◆ ACTIVITY ◆
Look below for the line with "ring tip: (137, 180)"; begin the copy there and stop after the line with "ring pip: (1133, 1306)", keeping the text exact and the pictures out.

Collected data

************

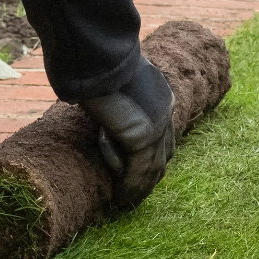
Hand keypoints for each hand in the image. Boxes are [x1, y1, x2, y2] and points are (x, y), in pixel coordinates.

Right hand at [81, 56, 175, 208]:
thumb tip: (97, 109)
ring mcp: (157, 125)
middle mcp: (165, 112)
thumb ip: (113, 101)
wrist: (96, 54)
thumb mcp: (111, 84)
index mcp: (161, 96)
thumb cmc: (93, 62)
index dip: (152, 158)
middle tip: (134, 196)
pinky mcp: (142, 137)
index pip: (163, 137)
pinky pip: (138, 172)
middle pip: (163, 156)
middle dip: (149, 178)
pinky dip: (129, 189)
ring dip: (138, 189)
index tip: (140, 174)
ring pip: (152, 169)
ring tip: (125, 203)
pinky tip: (121, 200)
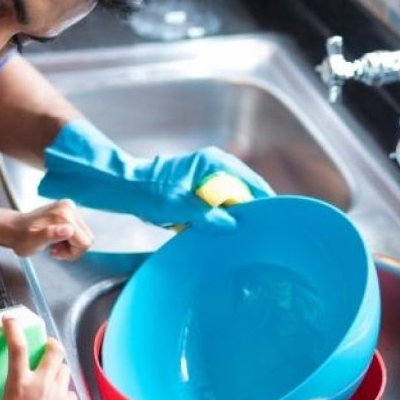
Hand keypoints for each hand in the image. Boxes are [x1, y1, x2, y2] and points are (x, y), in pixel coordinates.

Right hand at [0, 317, 77, 399]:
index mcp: (20, 383)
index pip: (17, 345)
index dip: (13, 327)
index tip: (10, 320)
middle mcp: (43, 384)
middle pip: (54, 350)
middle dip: (50, 343)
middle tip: (44, 346)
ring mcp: (60, 396)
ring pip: (64, 370)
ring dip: (56, 368)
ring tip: (49, 376)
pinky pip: (70, 394)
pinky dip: (62, 394)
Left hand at [6, 199, 92, 259]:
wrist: (14, 228)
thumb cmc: (21, 238)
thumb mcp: (33, 242)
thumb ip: (50, 235)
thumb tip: (67, 230)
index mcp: (64, 215)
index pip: (85, 242)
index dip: (72, 253)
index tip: (55, 251)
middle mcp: (69, 207)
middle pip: (87, 237)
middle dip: (72, 248)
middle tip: (54, 248)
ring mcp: (69, 206)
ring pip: (83, 234)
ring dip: (70, 243)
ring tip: (53, 243)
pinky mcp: (67, 208)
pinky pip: (78, 228)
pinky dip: (69, 237)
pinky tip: (55, 237)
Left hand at [38, 121, 273, 229]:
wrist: (125, 188)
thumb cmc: (148, 191)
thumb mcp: (179, 206)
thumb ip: (207, 215)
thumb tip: (232, 225)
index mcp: (214, 162)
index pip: (251, 182)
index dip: (264, 201)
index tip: (274, 220)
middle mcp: (215, 166)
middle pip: (245, 192)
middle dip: (250, 213)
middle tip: (260, 235)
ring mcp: (207, 178)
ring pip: (231, 201)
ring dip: (233, 218)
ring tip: (243, 237)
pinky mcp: (199, 190)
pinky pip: (218, 206)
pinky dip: (219, 218)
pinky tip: (221, 234)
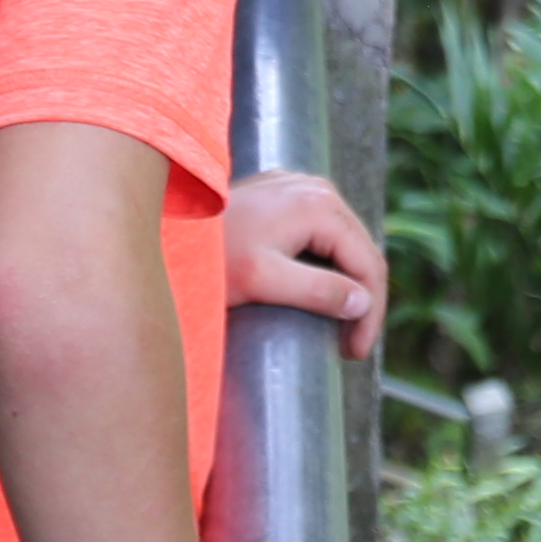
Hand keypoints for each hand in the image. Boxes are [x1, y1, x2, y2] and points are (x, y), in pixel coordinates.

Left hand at [222, 170, 384, 360]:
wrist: (170, 229)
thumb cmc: (212, 255)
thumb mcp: (263, 279)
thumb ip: (316, 290)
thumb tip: (362, 303)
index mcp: (320, 205)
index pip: (368, 263)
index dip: (370, 312)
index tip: (355, 353)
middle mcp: (317, 188)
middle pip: (360, 251)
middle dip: (363, 300)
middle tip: (350, 346)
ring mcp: (301, 188)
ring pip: (344, 242)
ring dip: (347, 283)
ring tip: (340, 325)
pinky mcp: (286, 197)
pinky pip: (323, 233)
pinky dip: (329, 265)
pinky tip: (322, 291)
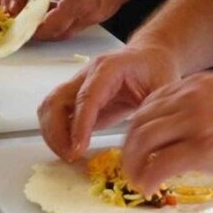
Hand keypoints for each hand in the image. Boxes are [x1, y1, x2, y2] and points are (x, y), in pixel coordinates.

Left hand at [27, 0, 156, 39]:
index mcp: (83, 0)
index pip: (52, 24)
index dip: (33, 26)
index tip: (18, 21)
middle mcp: (90, 14)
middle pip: (58, 32)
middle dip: (38, 30)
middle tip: (20, 20)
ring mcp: (97, 16)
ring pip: (67, 30)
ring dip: (49, 27)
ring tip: (32, 15)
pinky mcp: (100, 14)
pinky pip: (76, 24)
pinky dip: (61, 21)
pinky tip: (51, 8)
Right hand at [37, 44, 180, 160]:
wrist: (150, 56)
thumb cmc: (156, 69)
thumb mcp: (162, 88)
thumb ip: (151, 112)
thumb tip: (139, 144)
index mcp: (109, 68)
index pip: (87, 96)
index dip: (79, 124)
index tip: (78, 148)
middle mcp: (86, 74)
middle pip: (56, 100)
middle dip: (57, 132)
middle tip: (72, 156)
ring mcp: (77, 84)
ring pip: (49, 107)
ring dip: (52, 134)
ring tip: (69, 155)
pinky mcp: (75, 97)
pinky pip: (54, 114)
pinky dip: (55, 133)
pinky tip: (69, 148)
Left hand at [120, 72, 212, 194]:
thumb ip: (201, 107)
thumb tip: (185, 129)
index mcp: (193, 86)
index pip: (149, 105)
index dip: (137, 128)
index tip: (137, 145)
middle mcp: (188, 99)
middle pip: (139, 123)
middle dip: (129, 148)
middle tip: (131, 167)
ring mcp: (194, 122)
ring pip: (143, 141)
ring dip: (134, 164)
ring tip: (137, 180)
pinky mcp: (203, 147)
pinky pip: (161, 163)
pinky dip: (148, 177)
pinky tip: (149, 187)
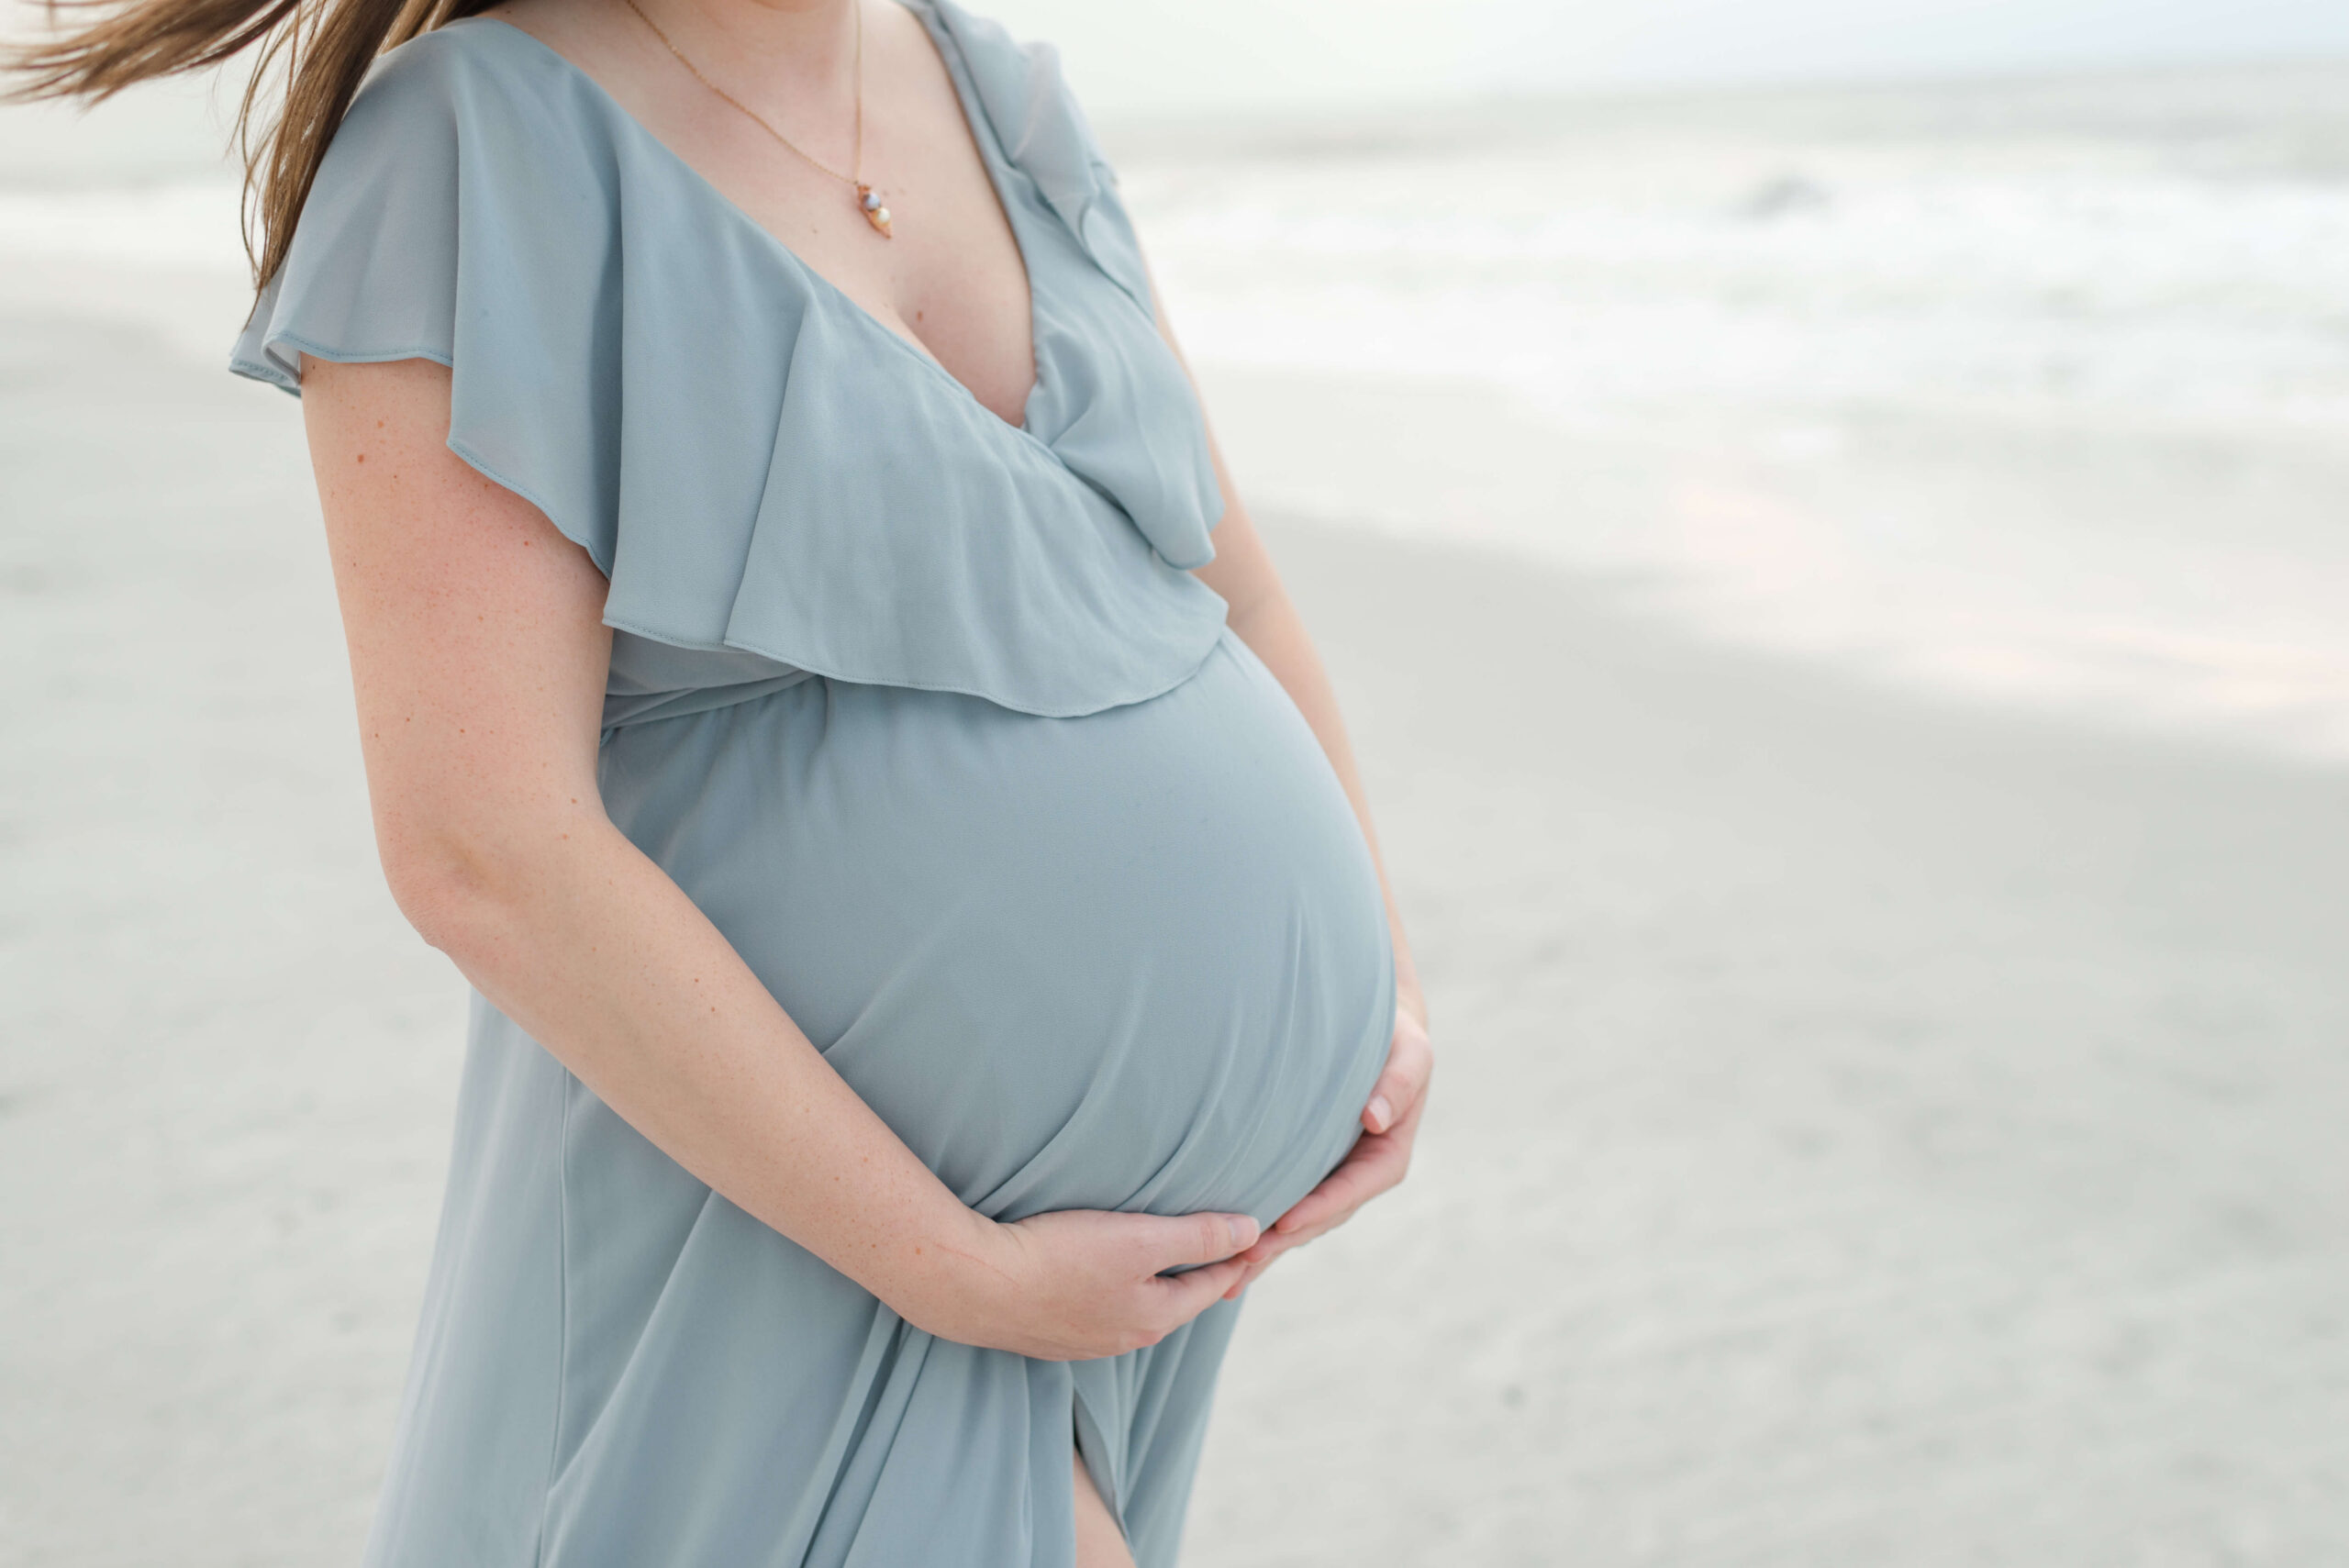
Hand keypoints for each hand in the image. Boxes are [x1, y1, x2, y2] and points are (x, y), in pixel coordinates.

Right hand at [912, 1207, 1262, 1360]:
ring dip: (1152, 1281)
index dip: (1236, 1256)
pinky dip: (1111, 1287)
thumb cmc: (1056, 1257)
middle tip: (1219, 1245)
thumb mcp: (1139, 1240)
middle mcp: (1122, 1338)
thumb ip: (1197, 1236)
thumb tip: (1253, 1232)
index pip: (1211, 1285)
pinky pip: (1095, 1308)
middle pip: (1174, 1300)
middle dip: (1197, 1272)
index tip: (1255, 1233)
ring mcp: (1081, 1341)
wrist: (969, 1284)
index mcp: (1153, 1317)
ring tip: (1162, 1255)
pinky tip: (1098, 1272)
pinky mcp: (1045, 1331)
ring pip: (1133, 1306)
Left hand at [1223, 995, 1432, 1298]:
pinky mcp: (1305, 1172)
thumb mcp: (1411, 1052)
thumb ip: (1400, 1082)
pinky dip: (1258, 1229)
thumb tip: (1375, 1118)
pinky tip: (1224, 1254)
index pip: (1351, 1191)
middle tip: (1242, 1260)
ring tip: (1224, 1274)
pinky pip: (1283, 1204)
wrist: (1375, 1028)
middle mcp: (1357, 1176)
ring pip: (1298, 1222)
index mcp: (1386, 1157)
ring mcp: (1331, 1178)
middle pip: (1320, 1218)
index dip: (1319, 1208)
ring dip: (1265, 1248)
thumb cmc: (1394, 1038)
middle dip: (1283, 1241)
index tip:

************

◆ ANSWER BOX ◆
ring tip: (137, 180)
pinky mcp: (203, 147)
pinky pip: (161, 163)
pinky dip: (148, 177)
pinky tip: (149, 187)
Hand keypoints for each hand in the image. Boxes are [x1, y1, x2, y2] and points are (x, y), in pixel coordinates.

Right hand at [912, 1207, 1262, 1360]:
ring dip: (1152, 1281)
index dip: (1236, 1256)
pinky dip: (1111, 1287)
thumb cmc: (1056, 1257)
middle tip: (1219, 1245)
thumb mcp: (1139, 1240)
middle mcp: (1122, 1338)
thumb ip: (1197, 1236)
thumb tip: (1253, 1232)
index pip: (1211, 1285)
pinky pip: (1095, 1308)
middle pip: (1174, 1300)
middle dip: (1197, 1272)
index tip: (1255, 1233)
ring mcp: (1081, 1341)
wrist: (969, 1284)
index mcp: (1153, 1317)
ring tip: (1162, 1255)
pinky tip: (1098, 1272)
pinky mcp: (1045, 1331)
ring pip: (1133, 1306)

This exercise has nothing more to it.